È stato valutato il detergente alcalino formulato (contenuto dell'1%). Le lamelle pure e con Rouging, con e senza biofilm di P. aeruginosa, sono state essiccate all'aria per almeno 24 ore prima della pulizia. La procedura prevedeva l'immersione delle lamelle in 1 litro di detergente riscaldato a 30°C e agitato a 300 giri/min. Le lamelle sono state pulite per 5 minuti, risciacquate con acqua deionizzata, quindi tamponate con tamponi di poliestere a basso contenuto di TOC. I tamponi sono stati sottoposti a trattamento ultrasonico in 40 ml di acqua deionizzata per 15 minuti e analizzati per TOC.

Conclusioni 

Il reattore CDC per biofilm e i metodi ASTM di supporto rappresentano un sistema standard riproducibile per valutare le problematiche di pulizia e disinfezione in presenza di formazione di biofilm. In questo studio, queste metodologie standard sono state combinate con la metodologia STERIS per la simulazione di superfici con Rouging, creando per la prima volta un modello di acciaio inossidabile con Rouging e dimostrando quantitativamente e qualitativamente che il Rouging può aumentare l'impegno richiesto per la pulizia e la disinfezione del biofilm.

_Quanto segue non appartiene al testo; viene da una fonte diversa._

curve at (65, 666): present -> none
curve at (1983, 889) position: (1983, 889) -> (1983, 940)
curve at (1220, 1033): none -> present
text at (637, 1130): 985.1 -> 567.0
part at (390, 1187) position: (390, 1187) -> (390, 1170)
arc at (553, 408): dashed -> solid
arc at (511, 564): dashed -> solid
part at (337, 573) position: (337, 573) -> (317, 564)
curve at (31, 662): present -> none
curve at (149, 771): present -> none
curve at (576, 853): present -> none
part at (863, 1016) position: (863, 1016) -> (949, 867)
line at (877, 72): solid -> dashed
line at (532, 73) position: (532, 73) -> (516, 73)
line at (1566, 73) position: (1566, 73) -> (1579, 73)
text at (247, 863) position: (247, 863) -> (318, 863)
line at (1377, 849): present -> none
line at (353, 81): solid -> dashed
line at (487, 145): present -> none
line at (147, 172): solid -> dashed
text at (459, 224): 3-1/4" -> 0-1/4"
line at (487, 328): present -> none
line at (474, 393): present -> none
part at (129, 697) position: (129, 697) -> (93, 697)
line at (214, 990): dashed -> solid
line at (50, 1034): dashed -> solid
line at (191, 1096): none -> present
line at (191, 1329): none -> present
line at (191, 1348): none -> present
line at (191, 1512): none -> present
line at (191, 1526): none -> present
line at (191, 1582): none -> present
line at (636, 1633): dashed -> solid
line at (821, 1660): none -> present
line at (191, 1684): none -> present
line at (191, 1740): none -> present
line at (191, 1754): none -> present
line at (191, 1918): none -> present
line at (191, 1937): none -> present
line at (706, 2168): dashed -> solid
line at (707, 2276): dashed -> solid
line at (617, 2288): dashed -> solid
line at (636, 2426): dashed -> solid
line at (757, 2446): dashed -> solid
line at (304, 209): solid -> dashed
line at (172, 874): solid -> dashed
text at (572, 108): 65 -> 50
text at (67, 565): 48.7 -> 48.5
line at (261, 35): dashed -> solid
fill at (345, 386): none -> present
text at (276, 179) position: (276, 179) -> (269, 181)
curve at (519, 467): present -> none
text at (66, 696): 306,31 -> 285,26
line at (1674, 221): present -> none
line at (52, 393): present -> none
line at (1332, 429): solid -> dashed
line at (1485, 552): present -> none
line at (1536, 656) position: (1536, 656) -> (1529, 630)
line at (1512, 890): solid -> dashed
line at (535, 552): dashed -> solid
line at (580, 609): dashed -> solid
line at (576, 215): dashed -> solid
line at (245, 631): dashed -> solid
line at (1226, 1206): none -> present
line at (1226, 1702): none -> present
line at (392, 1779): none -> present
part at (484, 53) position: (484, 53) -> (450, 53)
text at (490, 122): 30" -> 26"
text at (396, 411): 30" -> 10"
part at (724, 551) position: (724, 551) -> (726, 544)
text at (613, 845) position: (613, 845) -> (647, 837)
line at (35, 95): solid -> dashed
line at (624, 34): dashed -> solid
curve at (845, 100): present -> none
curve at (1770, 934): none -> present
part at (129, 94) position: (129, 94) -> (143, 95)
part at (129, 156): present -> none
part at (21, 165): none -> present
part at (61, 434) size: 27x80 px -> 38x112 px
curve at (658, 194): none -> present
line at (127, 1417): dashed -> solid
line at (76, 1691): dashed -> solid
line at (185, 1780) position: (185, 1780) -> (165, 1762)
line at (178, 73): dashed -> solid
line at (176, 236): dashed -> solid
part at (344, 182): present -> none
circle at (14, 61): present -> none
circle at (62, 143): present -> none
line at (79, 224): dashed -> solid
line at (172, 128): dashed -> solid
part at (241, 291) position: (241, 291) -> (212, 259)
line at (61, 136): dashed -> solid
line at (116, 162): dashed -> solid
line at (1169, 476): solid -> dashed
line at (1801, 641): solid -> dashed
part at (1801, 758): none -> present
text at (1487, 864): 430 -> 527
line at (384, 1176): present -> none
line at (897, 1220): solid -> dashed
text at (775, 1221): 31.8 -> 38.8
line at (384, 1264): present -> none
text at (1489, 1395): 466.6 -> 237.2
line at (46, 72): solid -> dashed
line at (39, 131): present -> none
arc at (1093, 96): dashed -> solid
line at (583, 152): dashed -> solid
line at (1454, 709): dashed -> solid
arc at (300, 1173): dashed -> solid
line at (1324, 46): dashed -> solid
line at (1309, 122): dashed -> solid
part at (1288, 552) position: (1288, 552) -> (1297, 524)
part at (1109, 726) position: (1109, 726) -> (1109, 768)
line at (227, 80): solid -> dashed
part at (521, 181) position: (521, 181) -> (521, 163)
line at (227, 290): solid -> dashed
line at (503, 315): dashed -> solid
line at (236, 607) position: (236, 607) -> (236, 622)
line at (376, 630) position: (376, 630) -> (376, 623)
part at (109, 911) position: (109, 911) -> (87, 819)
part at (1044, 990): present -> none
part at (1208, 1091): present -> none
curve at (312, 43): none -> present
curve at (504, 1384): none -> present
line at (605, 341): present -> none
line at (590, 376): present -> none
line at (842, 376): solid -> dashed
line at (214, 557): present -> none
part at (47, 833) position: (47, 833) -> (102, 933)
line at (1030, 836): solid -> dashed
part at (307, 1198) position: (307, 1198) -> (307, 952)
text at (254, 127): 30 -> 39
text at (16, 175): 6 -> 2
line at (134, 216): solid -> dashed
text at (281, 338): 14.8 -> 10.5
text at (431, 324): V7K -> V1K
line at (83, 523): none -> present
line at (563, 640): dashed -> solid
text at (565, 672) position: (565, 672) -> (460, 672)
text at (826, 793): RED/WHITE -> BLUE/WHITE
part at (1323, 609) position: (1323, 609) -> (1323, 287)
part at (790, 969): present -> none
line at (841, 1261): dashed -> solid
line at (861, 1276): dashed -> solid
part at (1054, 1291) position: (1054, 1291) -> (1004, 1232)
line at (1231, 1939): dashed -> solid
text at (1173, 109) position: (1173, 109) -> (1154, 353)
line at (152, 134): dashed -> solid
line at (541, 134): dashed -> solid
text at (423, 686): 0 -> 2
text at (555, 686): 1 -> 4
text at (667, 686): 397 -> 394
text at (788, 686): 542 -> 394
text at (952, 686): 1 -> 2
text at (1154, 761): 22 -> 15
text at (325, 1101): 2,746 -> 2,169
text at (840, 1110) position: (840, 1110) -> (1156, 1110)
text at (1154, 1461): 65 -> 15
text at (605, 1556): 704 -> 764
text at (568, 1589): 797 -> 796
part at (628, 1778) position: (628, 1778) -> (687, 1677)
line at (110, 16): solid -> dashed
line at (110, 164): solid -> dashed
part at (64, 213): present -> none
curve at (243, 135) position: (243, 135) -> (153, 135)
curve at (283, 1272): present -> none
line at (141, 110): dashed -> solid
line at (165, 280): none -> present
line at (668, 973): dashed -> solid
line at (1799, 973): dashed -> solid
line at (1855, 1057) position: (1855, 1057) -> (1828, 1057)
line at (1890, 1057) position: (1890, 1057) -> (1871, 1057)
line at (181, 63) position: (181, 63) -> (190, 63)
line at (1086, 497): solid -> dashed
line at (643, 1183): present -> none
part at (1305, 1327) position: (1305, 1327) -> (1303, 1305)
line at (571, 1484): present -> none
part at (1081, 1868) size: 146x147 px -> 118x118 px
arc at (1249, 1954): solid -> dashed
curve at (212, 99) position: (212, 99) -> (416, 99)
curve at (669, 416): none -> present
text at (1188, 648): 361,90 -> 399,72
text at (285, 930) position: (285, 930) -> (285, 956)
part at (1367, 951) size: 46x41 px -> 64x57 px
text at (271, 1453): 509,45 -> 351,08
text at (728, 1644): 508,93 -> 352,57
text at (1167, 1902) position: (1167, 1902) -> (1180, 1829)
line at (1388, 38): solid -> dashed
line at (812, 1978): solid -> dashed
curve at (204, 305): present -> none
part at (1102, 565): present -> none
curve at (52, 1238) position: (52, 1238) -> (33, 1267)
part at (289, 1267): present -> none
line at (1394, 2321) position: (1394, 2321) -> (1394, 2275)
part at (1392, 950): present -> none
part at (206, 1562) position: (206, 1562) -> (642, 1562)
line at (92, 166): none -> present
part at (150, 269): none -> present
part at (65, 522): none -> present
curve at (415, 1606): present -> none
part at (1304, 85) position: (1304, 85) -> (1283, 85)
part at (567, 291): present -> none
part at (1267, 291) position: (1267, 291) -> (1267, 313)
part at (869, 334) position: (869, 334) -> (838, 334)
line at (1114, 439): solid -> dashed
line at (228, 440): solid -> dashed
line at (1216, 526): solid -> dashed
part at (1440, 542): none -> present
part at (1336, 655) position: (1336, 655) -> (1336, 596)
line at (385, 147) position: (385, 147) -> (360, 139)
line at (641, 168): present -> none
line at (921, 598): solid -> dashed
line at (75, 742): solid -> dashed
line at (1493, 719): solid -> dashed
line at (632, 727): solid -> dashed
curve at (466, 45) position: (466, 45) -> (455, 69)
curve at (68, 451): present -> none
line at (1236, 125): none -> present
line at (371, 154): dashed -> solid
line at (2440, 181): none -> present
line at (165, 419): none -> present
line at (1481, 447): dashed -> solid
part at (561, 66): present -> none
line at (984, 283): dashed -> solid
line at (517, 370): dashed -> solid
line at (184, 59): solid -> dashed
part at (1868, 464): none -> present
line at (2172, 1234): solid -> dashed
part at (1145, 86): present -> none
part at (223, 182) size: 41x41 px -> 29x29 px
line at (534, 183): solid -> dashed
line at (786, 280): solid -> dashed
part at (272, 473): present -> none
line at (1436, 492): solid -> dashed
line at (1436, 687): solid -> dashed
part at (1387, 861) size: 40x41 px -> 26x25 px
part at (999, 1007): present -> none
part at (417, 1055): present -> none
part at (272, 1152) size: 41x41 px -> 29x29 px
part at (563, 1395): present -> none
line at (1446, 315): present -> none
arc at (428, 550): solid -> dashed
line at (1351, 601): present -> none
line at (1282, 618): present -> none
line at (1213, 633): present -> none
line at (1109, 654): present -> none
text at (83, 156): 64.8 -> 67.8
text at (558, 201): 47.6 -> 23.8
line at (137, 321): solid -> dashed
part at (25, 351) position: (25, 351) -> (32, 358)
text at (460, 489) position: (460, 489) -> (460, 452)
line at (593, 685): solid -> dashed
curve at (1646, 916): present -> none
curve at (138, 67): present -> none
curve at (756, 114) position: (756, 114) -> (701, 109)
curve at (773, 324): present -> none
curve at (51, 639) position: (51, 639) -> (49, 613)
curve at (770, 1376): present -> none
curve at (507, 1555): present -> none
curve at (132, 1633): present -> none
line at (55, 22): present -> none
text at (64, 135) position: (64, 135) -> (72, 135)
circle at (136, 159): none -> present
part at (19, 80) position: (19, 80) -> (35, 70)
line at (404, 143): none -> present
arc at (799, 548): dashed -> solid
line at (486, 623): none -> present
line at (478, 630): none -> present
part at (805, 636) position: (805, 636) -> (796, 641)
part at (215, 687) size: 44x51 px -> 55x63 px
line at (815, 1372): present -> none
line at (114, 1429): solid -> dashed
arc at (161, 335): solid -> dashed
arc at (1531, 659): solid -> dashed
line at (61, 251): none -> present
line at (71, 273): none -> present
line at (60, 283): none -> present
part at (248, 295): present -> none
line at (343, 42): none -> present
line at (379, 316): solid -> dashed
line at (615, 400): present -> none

La contaminazione da biofilm rappresenta una sfida significativa per le procedure di pulizia e disinfezione regolari. Le superfici con Rouging possono accelerare la formazione di contaminazioni superficiali e di biofilm, oltre a intensificare le deviazioni microbiche. Questo effetto sinergico può portare rapidamente alla formazione di aggregati di Rouging/biofilm persistenti, come dimostrato in questo studio simulato. Il test di pulizia presentato dimostra chiaramente che strategie di pulizia efficaci, manutenzione preventiva e disinfezione sono essenziali all’interno di un approccio sistematico alla regolamentazione della contaminazione.

Riferimenti bibliografici 

(1) Hall-Stoodley, L. e Stoodley, P. (2002) Developmental Regulation of Microbial Biofilms. Current Opinion in Biotechnology. 13:228-233.

(2) ASTM E2562 – 12 Standard Test Method for Quantification of Pseudomonas aeruginosa Biofilm Grown with High Shear and Continuous Flow using CDC Biofilm Reactor.

(3) Buckingham-Meyer, K., Goeres, D.M. e Hamilton, M.A. (2007) Comparative evaluation of biofilm disinfectant efficacy tests. Journal of Microbiological Methods. 70: 236-244.

(4) Dell’Aringa, B., Deal, A., Klein, D., e Lopolito, P., (2013) The Use of CDC Biofilm Reactor to Test Cleaning Agents, Poster, Center for Biofilm Engineering Conference, Montana State University, 5.-6. Febbraio 2013.